(Figure understanding tasks)
>>>>

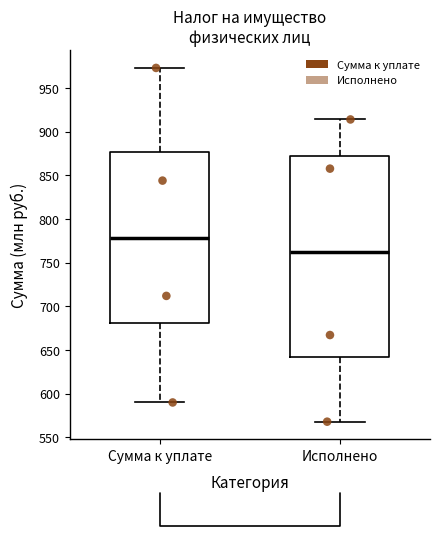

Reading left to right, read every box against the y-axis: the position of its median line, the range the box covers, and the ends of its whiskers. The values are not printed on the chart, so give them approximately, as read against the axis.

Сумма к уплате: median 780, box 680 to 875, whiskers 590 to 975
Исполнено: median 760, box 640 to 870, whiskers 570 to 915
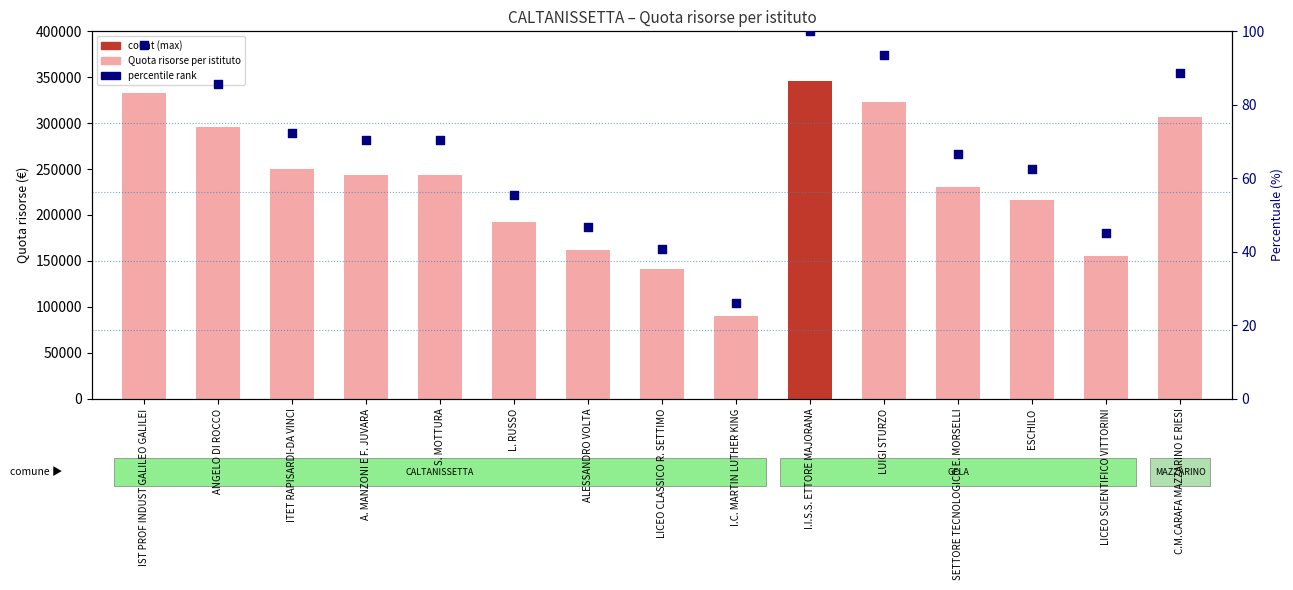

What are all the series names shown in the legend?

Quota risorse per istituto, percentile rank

<<<<

- Task description
Reproduce all of the rows above word for word, leaving out the pictures.

- Written answer
Reading left to right, read every box against the y-axis: the position of its median line, the range the box covers, and the ends of its whiskers. The values are not printed on the chart, so give them approximately, as read against the axis.

Сумма к уплате: median 780, box 680 to 875, whiskers 590 to 975
Исполнено: median 760, box 640 to 870, whiskers 570 to 915

What are all the series names shown in the legend?

Quota risorse per istituto, percentile rank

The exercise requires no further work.